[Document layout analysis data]
--------

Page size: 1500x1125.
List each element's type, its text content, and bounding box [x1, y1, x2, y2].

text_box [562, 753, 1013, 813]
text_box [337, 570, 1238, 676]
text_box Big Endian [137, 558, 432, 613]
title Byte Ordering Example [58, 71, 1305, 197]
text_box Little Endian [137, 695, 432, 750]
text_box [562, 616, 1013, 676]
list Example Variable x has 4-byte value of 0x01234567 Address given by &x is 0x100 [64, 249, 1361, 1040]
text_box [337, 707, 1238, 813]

--------

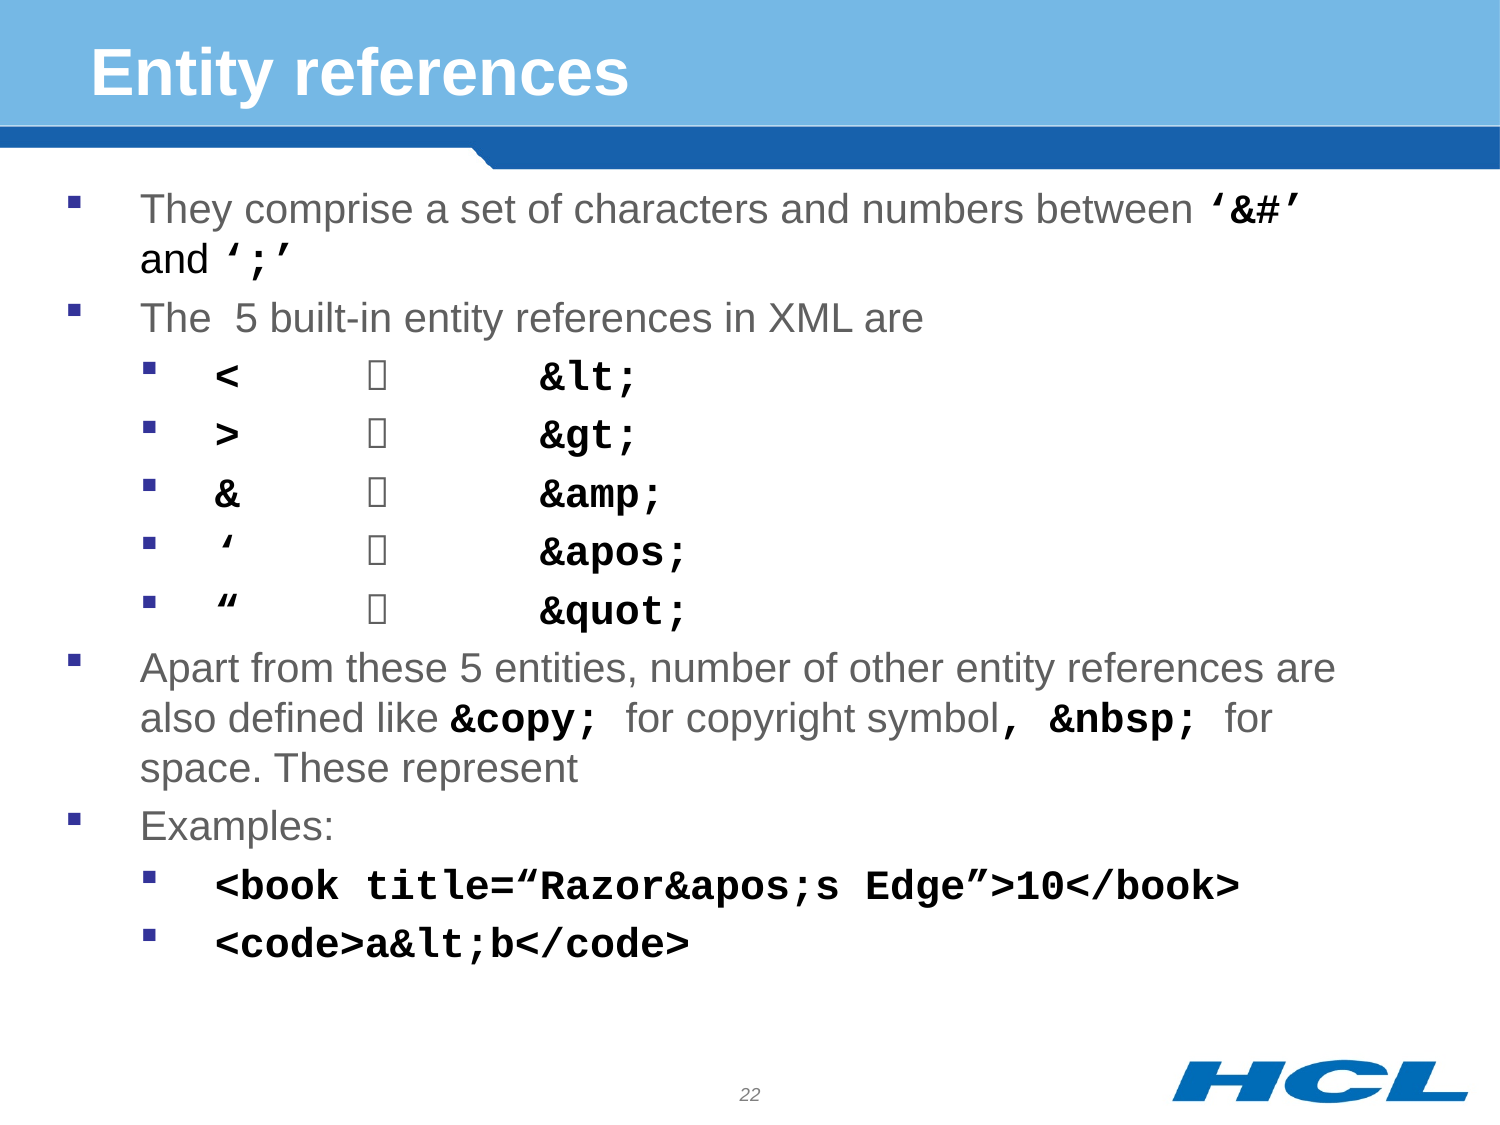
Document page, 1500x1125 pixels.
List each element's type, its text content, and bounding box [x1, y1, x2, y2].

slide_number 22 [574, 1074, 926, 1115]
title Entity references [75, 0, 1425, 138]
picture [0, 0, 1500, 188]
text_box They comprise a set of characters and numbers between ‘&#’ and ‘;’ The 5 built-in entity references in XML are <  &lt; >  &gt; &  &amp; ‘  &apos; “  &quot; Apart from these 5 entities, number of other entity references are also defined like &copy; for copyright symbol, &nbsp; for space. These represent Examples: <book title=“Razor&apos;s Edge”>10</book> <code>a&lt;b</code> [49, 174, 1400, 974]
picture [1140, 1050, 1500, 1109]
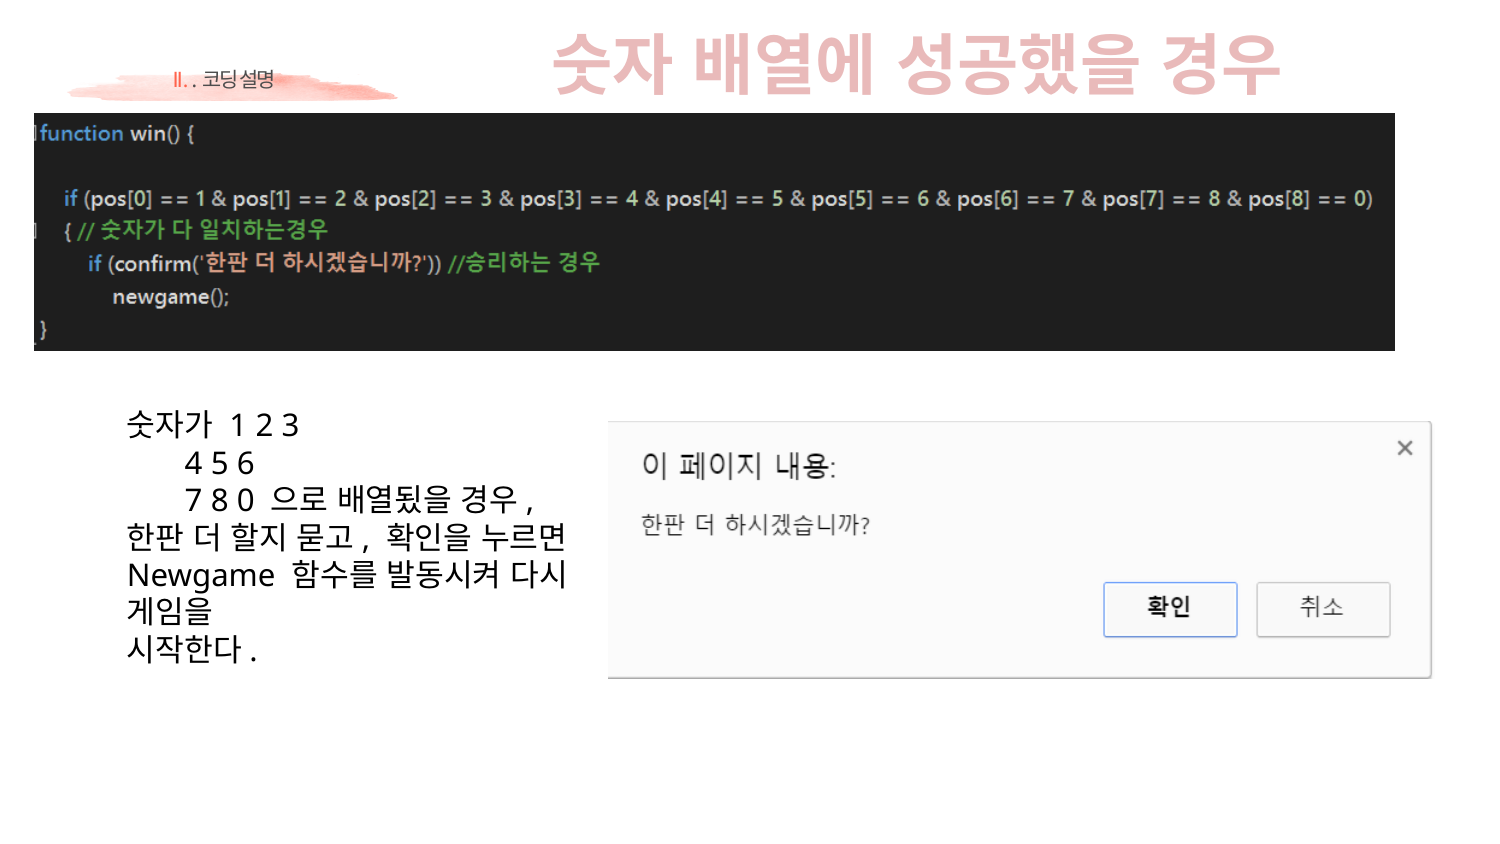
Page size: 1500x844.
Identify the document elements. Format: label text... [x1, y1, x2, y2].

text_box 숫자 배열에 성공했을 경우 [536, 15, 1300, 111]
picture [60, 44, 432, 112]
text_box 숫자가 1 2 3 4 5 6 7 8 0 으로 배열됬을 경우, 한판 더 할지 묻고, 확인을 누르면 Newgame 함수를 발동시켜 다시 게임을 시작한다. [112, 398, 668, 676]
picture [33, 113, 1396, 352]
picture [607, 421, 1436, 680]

--------

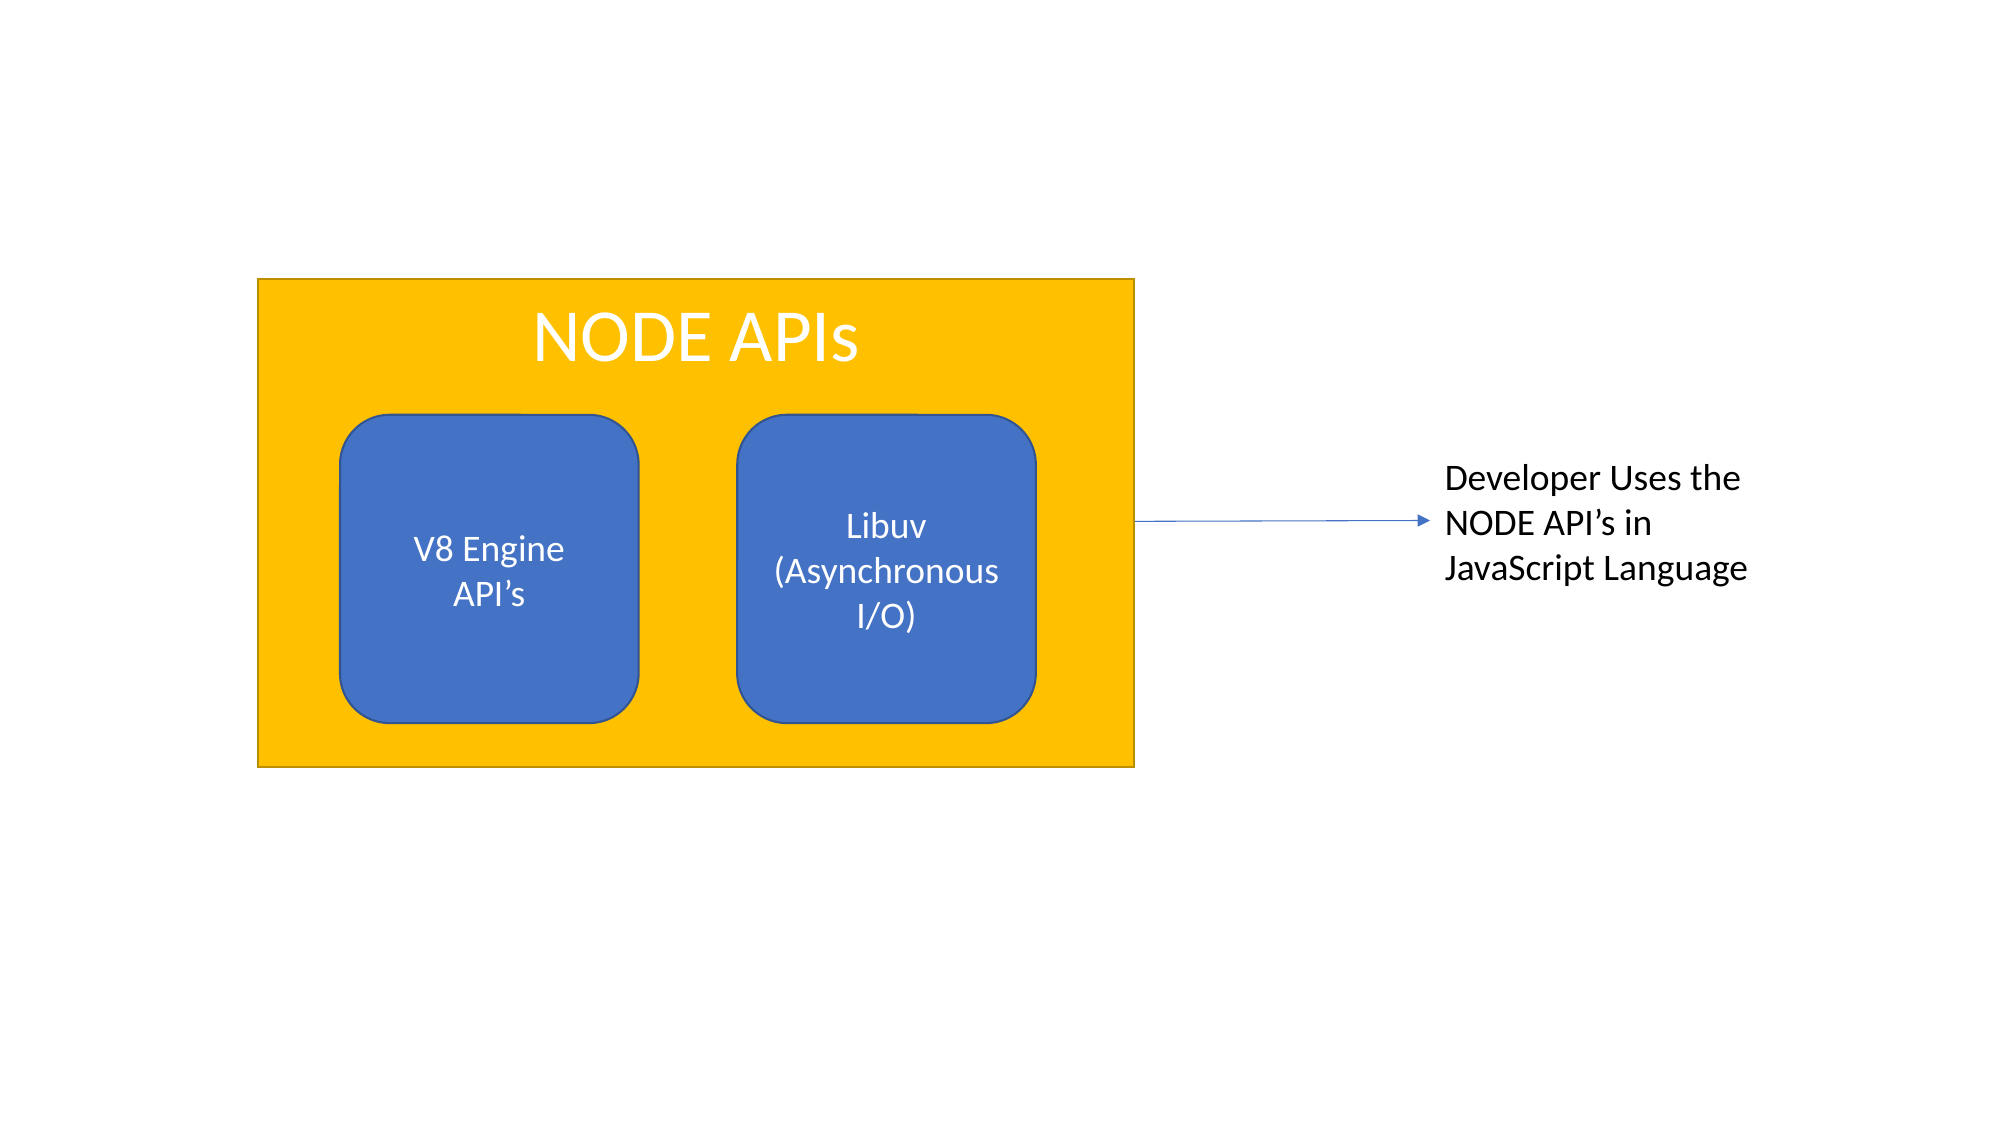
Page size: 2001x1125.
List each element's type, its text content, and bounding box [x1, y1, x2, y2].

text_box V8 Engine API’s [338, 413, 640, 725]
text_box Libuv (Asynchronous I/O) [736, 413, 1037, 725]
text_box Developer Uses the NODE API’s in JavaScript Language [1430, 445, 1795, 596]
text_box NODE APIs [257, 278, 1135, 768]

--------

Work order:
From the data above, gather every line that includes the word "size".

Response:
Page size: 1500x1125.
Page size: 1500x844.
Page size: 2001x1125.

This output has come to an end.